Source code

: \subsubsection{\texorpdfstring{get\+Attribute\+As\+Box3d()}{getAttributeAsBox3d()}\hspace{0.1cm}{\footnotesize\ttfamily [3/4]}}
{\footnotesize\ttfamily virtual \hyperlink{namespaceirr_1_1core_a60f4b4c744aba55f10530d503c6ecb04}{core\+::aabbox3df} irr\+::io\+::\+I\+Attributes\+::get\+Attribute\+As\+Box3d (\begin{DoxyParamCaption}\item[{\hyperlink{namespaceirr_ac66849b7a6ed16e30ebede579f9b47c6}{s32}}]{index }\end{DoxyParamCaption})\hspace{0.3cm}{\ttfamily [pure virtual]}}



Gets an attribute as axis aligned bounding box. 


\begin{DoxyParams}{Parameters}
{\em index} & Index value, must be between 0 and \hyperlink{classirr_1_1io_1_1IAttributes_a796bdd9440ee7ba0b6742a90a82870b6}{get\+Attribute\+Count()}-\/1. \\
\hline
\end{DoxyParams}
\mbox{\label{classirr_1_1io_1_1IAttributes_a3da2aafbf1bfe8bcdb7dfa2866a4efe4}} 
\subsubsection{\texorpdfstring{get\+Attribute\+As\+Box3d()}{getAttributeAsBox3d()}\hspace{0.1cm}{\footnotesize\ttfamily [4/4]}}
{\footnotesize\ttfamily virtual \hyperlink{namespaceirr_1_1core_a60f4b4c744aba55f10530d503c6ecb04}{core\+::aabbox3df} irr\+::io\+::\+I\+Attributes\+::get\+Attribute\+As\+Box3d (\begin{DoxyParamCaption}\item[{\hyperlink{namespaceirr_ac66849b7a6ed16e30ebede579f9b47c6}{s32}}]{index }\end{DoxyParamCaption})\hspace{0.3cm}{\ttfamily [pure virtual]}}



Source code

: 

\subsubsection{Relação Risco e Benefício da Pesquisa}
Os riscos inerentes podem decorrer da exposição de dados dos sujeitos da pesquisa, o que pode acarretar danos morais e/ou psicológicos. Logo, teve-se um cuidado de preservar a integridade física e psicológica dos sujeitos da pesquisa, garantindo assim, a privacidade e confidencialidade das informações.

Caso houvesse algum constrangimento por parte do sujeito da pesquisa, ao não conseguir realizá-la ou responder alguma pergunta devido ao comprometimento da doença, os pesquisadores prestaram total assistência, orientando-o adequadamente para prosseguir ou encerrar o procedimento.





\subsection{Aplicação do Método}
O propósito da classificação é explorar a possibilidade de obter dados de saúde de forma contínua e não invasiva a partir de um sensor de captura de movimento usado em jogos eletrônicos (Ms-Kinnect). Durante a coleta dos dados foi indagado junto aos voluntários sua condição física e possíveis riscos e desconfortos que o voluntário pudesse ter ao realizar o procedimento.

——

- [ACTIVITY] Copy out all of the lines above exactly.

- [ANSWER TO THIS EXERCISE]
Source code

: \subsubsection{\texorpdfstring{get\+Attribute\+As\+Box3d()}{getAttributeAsBox3d()}\hspace{0.1cm}{\footnotesize\ttfamily [3/4]}}
{\footnotesize\ttfamily virtual \hyperlink{namespaceirr_1_1core_a60f4b4c744aba55f10530d503c6ecb04}{core\+::aabbox3df} irr\+::io\+::\+I\+Attributes\+::get\+Attribute\+As\+Box3d (\begin{DoxyParamCaption}\item[{\hyperlink{namespaceirr_ac66849b7a6ed16e30ebede579f9b47c6}{s32}}]{index }\end{DoxyParamCaption})\hspace{0.3cm}{\ttfamily [pure virtual]}}



Gets an attribute as axis aligned bounding box. 


\begin{DoxyParams}{Parameters}
{\em index} & Index value, must be between 0 and \hyperlink{classirr_1_1io_1_1IAttributes_a796bdd9440ee7ba0b6742a90a82870b6}{get\+Attribute\+Count()}-\/1. \\
\hline
\end{DoxyParams}
\mbox{\label{classirr_1_1io_1_1IAttributes_a3da2aafbf1bfe8bcdb7dfa2866a4efe4}} 
\subsubsection{\texorpdfstring{get\+Attribute\+As\+Box3d()}{getAttributeAsBox3d()}\hspace{0.1cm}{\footnotesize\ttfamily [4/4]}}
{\footnotesize\ttfamily virtual \hyperlink{namespaceirr_1_1core_a60f4b4c744aba55f10530d503c6ecb04}{core\+::aabbox3df} irr\+::io\+::\+I\+Attributes\+::get\+Attribute\+As\+Box3d (\begin{DoxyParamCaption}\item[{\hyperlink{namespaceirr_ac66849b7a6ed16e30ebede579f9b47c6}{s32}}]{index }\end{DoxyParamCaption})\hspace{0.3cm}{\ttfamily [pure virtual]}}



Source code

: 

\subsubsection{Relação Risco e Benefício da Pesquisa}
Os riscos inerentes podem decorrer da exposição de dados dos sujeitos da pesquisa, o que pode acarretar danos morais e/ou psicológicos. Logo, teve-se um cuidado de preservar a integridade física e psicológica dos sujeitos da pesquisa, garantindo assim, a privacidade e confidencialidade das informações.

Caso houvesse algum constrangimento por parte do sujeito da pesquisa, ao não conseguir realizá-la ou responder alguma pergunta devido ao comprometimento da doença, os pesquisadores prestaram total assistência, orientando-o adequadamente para prosseguir ou encerrar o procedimento.





\subsection{Aplicação do Método}
O propósito da classificação é explorar a possibilidade de obter dados de saúde de forma contínua e não invasiva a partir de um sensor de captura de movimento usado em jogos eletrônicos (Ms-Kinnect). Durante a coleta dos dados foi indagado junto aos voluntários sua condição física e possíveis riscos e desconfortos que o voluntário pudesse ter ao realizar o procedimento.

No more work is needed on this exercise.